::: TASK DATA

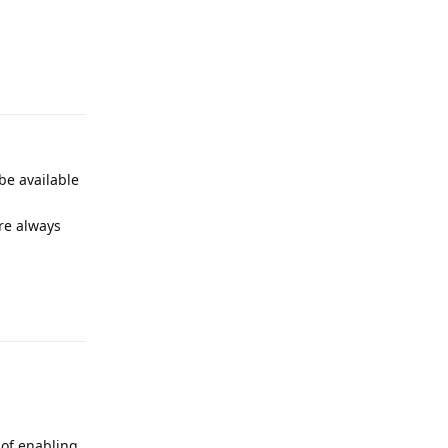
Reply
be available
re always
Reply
 of enabling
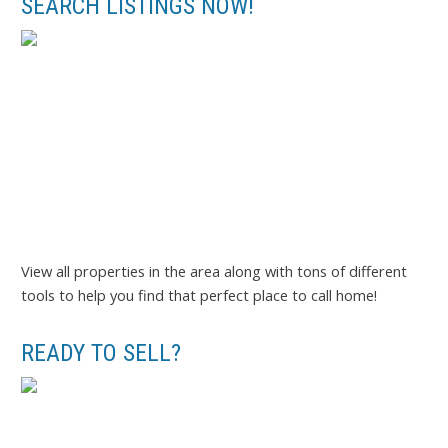
SEARCH LISTINGS NOW!
View all properties in the area along with tons of different
tools to help you find that perfect place to call home!
READY TO SELL?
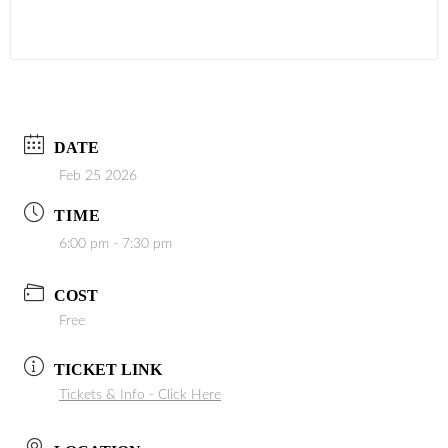
DATE
Feb 25 2026
TIME
6:00 pm - 7:30 pm
COST
Free
TICKET LINK
Tickets & Info - Click Here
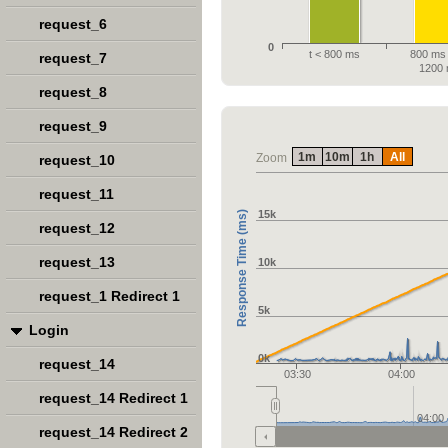
request_6
0
t < 800 ms
800 ms 
request_7
1200
request_8
request_9
1m
10m
1h
All
Zoom
request_10
request_11
15k
Response Time (ms)
request_12
request_13
10k
request_1 Redirect 1
5k
Login
0k
request_14
03:30
04:00
request_14 Redirect 1
04:00
request_14 Redirect 2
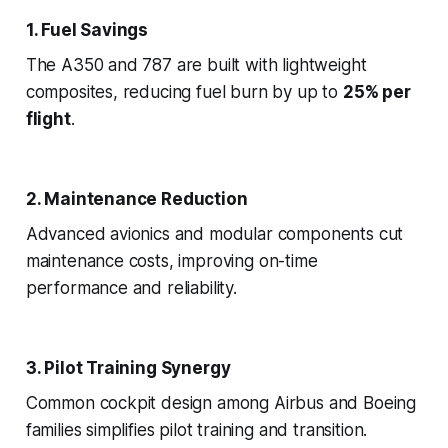
1. Fuel Savings
The A350 and 787 are built with lightweight
composites, reducing fuel burn by up to
25% per
flight
.
2. Maintenance Reduction
Advanced avionics and modular components cut
maintenance costs, improving on-time
performance and reliability.
3. Pilot Training Synergy
Common cockpit design among Airbus and Boeing
families simplifies pilot training and transition.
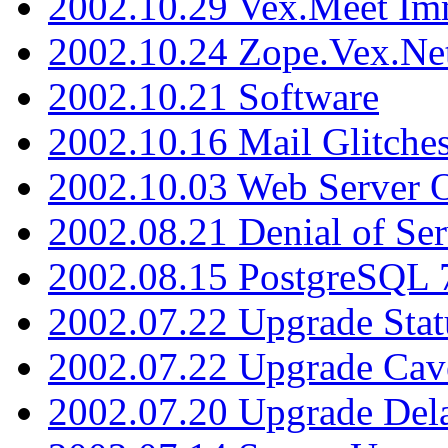
2002.10.29 Vex.Meet Im
2002.10.24 Zope.Vex.Net
2002.10.21 Software
2002.10.16 Mail Glitche
2002.10.03 Web Server 
2002.08.21 Denial of Ser
2002.08.15 PostgreSQL 
2002.07.22 Upgrade Stat
2002.07.22 Upgrade Cav
2002.07.20 Upgrade Del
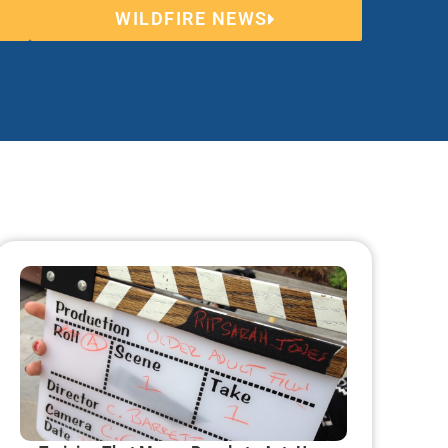
WILDFIRE NEWS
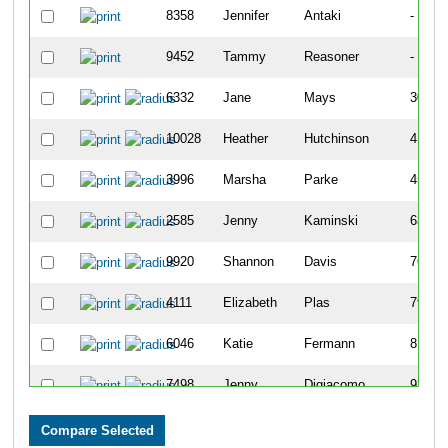
8358
Jennifer
Antaki
-
9452
Tammy
Reasoner
-
6332
Jane
Mays
307
10028
Heather
Hutchinson
417
3996
Marsha
Parke
456
2585
Jenny
Kaminski
639
9920
Shannon
Davis
769
4111
Elizabeth
Plas
790
6046
Katie
Fermann
815
7498
Jenny
Digiacomo
939
7100
Jen
Blazer
949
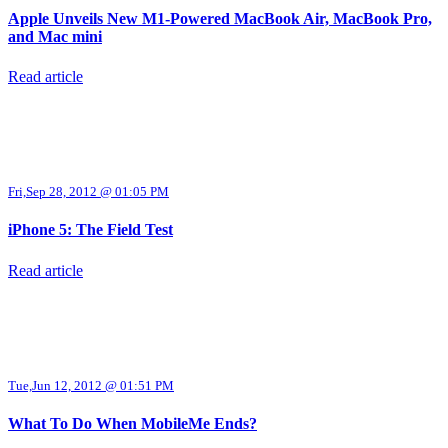
Apple Unveils New M1-Powered MacBook Air, MacBook Pro,
and Mac mini
Read article
Fri,Sep 28, 2012 @ 01:05 PM
iPhone 5: The Field Test
Read article
Tue,Jun 12, 2012 @ 01:51 PM
What To Do When MobileMe Ends?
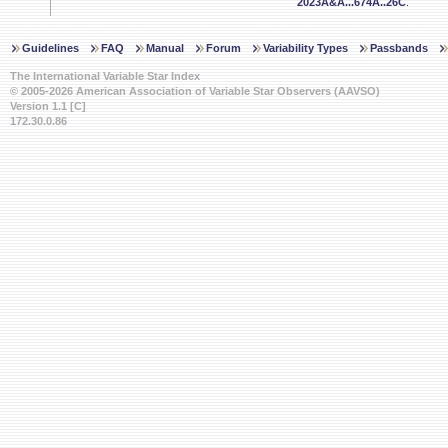
2023A&A...674A..26C
.
Guidelines
FAQ
Manual
Forum
Variability Types
Passbands
The International Variable Star Index
© 2005-2026 American Association of Variable Star Observers (AAVSO)
Version 1.1 [C]
172.30.0.86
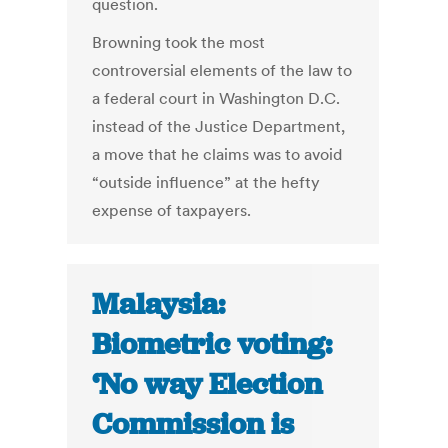
question.
Browning took the most
controversial elements of the law to
a federal court in Washington D.C.
instead of the Justice Department,
a move that he claims was to avoid
“outside influence” at the hefty
expense of taxpayers.
Malaysia:
Biometric voting:
‘No way Election
Commission is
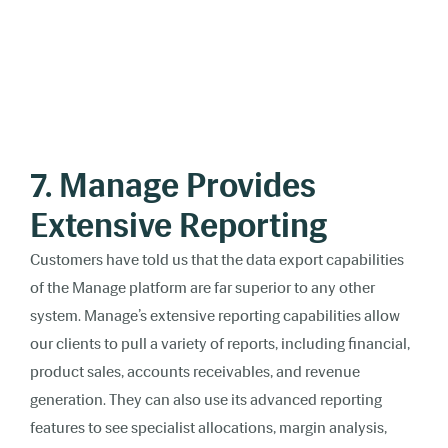
7. Manage Provides
Extensive Reporting
Customers have told us that the data export capabilities
of the Manage platform are far superior to any other
system. Manage’s extensive reporting capabilities allow
our clients to pull a variety of reports, including financial,
product sales, accounts receivables, and revenue
generation. They can also use its advanced reporting
features to see specialist allocations, margin analysis,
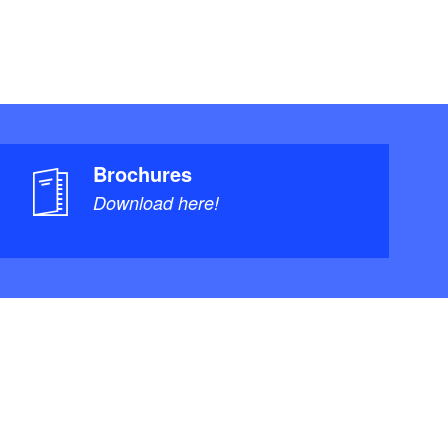
Brochures
Download here!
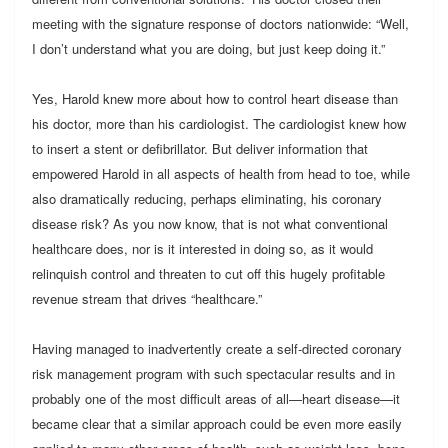
meeting with the signature response of doctors nationwide: “Well,
I don’t understand what you are doing, but just keep doing it.”
Yes, Harold knew more about how to control heart disease than
his doctor, more than his cardiologist. The cardiologist knew how
to insert a stent or defibrillator. But deliver information that
empowered Harold in all aspects of health from head to toe, while
also dramatically reducing, perhaps eliminating, his coronary
disease risk? As you now know, that is not what conventional
healthcare does, nor is it interested in doing so, as it would
relinquish control and threaten to cut off this hugely profitable
revenue stream that drives “healthcare.”
Having managed to inadvertently create a self-directed coronary
risk management program with such spectacular results and in
probably one of the most difficult areas of all—heart disease—it
became clear that a similar approach could be even more easily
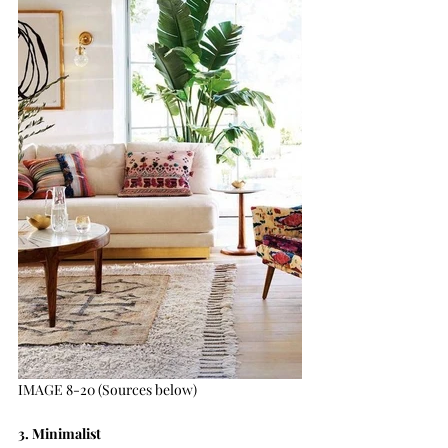
IMAGE 8-20 (Sources below)
3. Minimalist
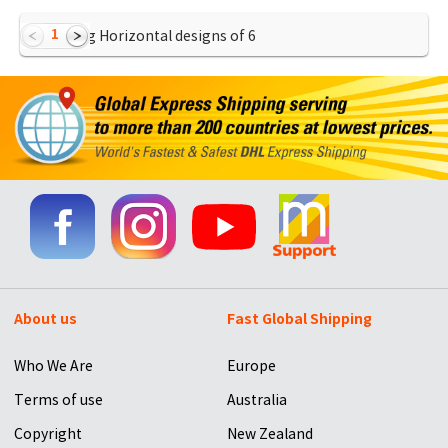
1
Showing Horizontal designs of
6
About us
Fast Global Shipping
Who We Are
Europe
Terms of use
Australia
Copyright
New Zealand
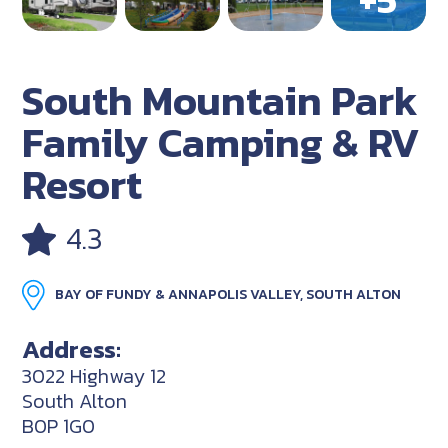
South Mountain Park
Family Camping & RV
Resort
4.3
BAY OF FUNDY & ANNAPOLIS VALLEY, SOUTH ALTON
Address:
3022 Highway 12
South Alton
B0P 1G0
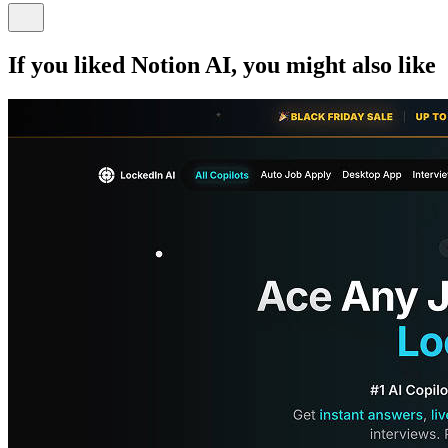
If you liked
Notion AI
, you might also like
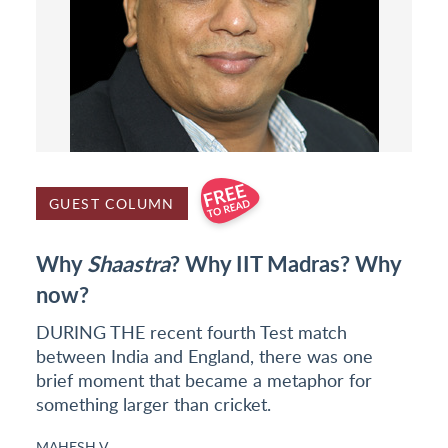
GUEST COLUMN
Why
Shaastra
? Why IIT Madras? Why
now?
DURING THE recent fourth Test match
between India and England, there was one
brief moment that became a metaphor for
something larger than cricket.
MAHESH V.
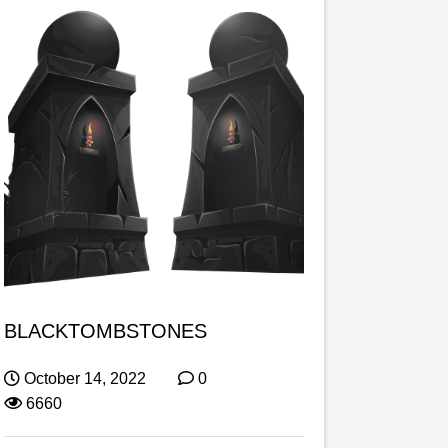
BLACKTOMBSTONES
October 14, 2022
0
6660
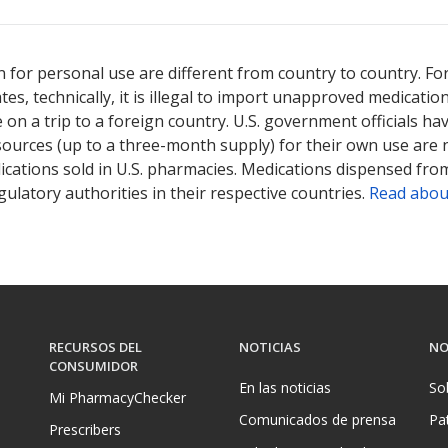
 for personal use are different from country to country. Fo
tates, technically, it is illegal to import unapproved medica
on a trip to a foreign country. U.S. government officials ha
sources (up to a three-month supply) for their own use are
ications sold in U.S. pharmacies. Medications dispensed from
ulatory authorities in their respective countries.
Read abou
RECURSOS DEL
NOTICIAS
NO
CONSUMIDOR
En las noticias
So
Mi PharmacyChecker
Comunicados de prensa
Pa
Prescribers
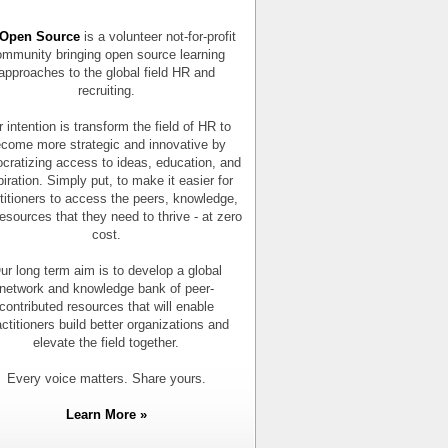
Open Source
is a volunteer not-for-profit
mmunity bringing open source learning
approaches to the global field HR and
recruiting.
 intention is transform the field of HR to
come more strategic and innovative by
cratizing access to ideas, education, and
piration. Simply put, to make it easier for
titioners to access the peers, knowledge,
esources that they need to thrive - at zero
cost.
ur long term aim is to develop a global
network and knowledge bank of peer-
contributed resources that will enable
actitioners build better organizations and
elevate the field together.
Every voice matters. Share yours.
Learn More »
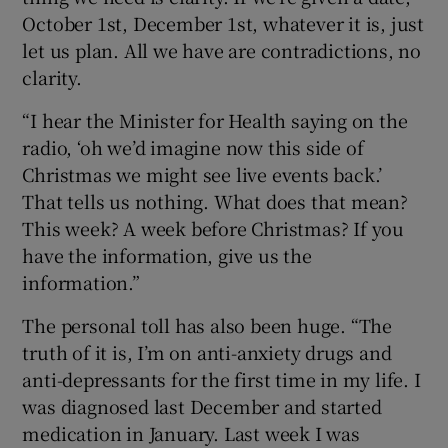
October 1st, December 1st, whatever it is, just
let us plan. All we have are contradictions, no
clarity.
“I hear the Minister for Health saying on the
radio, ‘oh we’d imagine now this side of
Christmas we might see live events back.’
That tells us nothing. What does that mean?
This week? A week before Christmas? If you
have the information, give us the
information.”
The personal toll has also been huge. “The
truth of it is, I’m on anti-anxiety drugs and
anti-depressants for the first time in my life. I
was diagnosed last December and started
medication in January. Last week I was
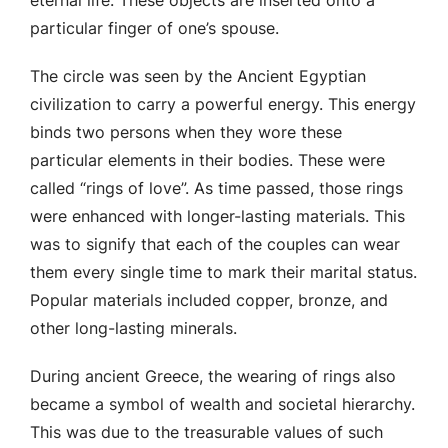
particular finger of one’s spouse.
The circle was seen by the Ancient Egyptian
civilization to carry a powerful energy. This energy
binds two persons when they wore these
particular elements in their bodies. These were
called “rings of love”. As time passed, those rings
were enhanced with longer-lasting materials. This
was to signify that each of the couples can wear
them every single time to mark their marital status.
Popular materials included copper, bronze, and
other long-lasting minerals.
During ancient Greece, the wearing of rings also
became a symbol of wealth and societal hierarchy.
This was due to the treasurable values of such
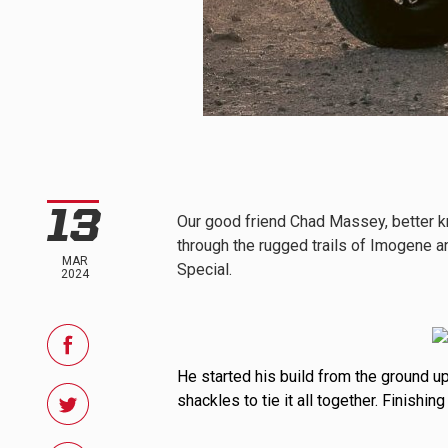
REFLEX LIGHT ACTUATOR
LIGHT ACCESSORIES
13
Our good friend Chad Massey, better k
through the rugged trails of Imogene an
MAR
Special.
2024
WIRING HARNESSES
He started his build from the ground 
shackles to tie it all together. Finishin
SHOP BY PRODUCT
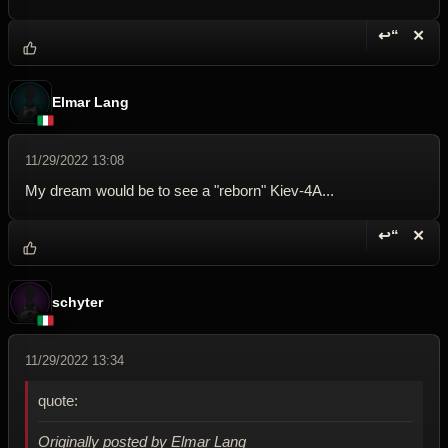
↩“
✕
Reply wi
Dele
Elmar Lang
11/29/2022 13:08
My dream would be to see a "reborn" Kiev-4A...
↩“
✕
Reply wi
Dele
schyter
11/29/2022 13:34
quote:
Originally posted by Elmar Lang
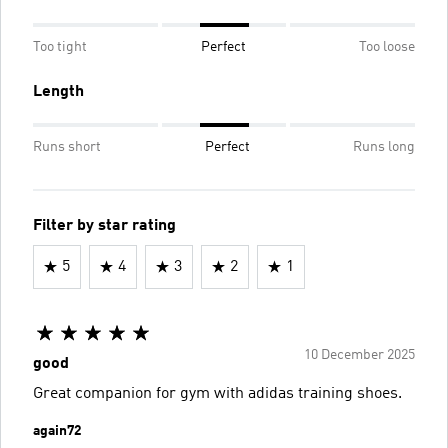
Too tight
Perfect
Too loose
Length
Runs short
Perfect
Runs long
Filter by star rating
5
4
3
2
1
10 December 2025
good
Great companion for gym with adidas training shoes.
again72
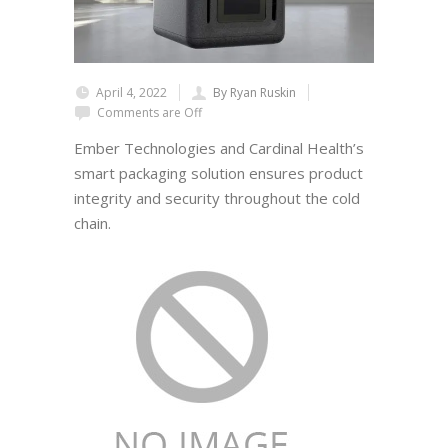
April 4, 2022
By Ryan Ruskin
Comments are Off
Ember Technologies and Cardinal Health’s
smart packaging solution ensures product
integrity and security throughout the cold
chain.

::::::

**PROBLEM DETAILS:** Write out again the lines between the one holding "7. Manage Provides" and the one holding "Download here!", inclusive, switching "clients" to "customers" and leaving everything else the same. Leave the pictures out of your answer.

**OUTPUT OF THE EXERCISE:**
7. Manage Provides
Extensive Reporting
Customers have told us that the data export capabilities
of the Manage platform are far superior to any other
system. Manage’s extensive reporting capabilities allow
our customers to pull a variety of reports, including financial,
product sales, accounts receivables, and revenue
generation. They can also use its advanced reporting
features to see specialist allocations, margin analysis,
Brochures
Download here!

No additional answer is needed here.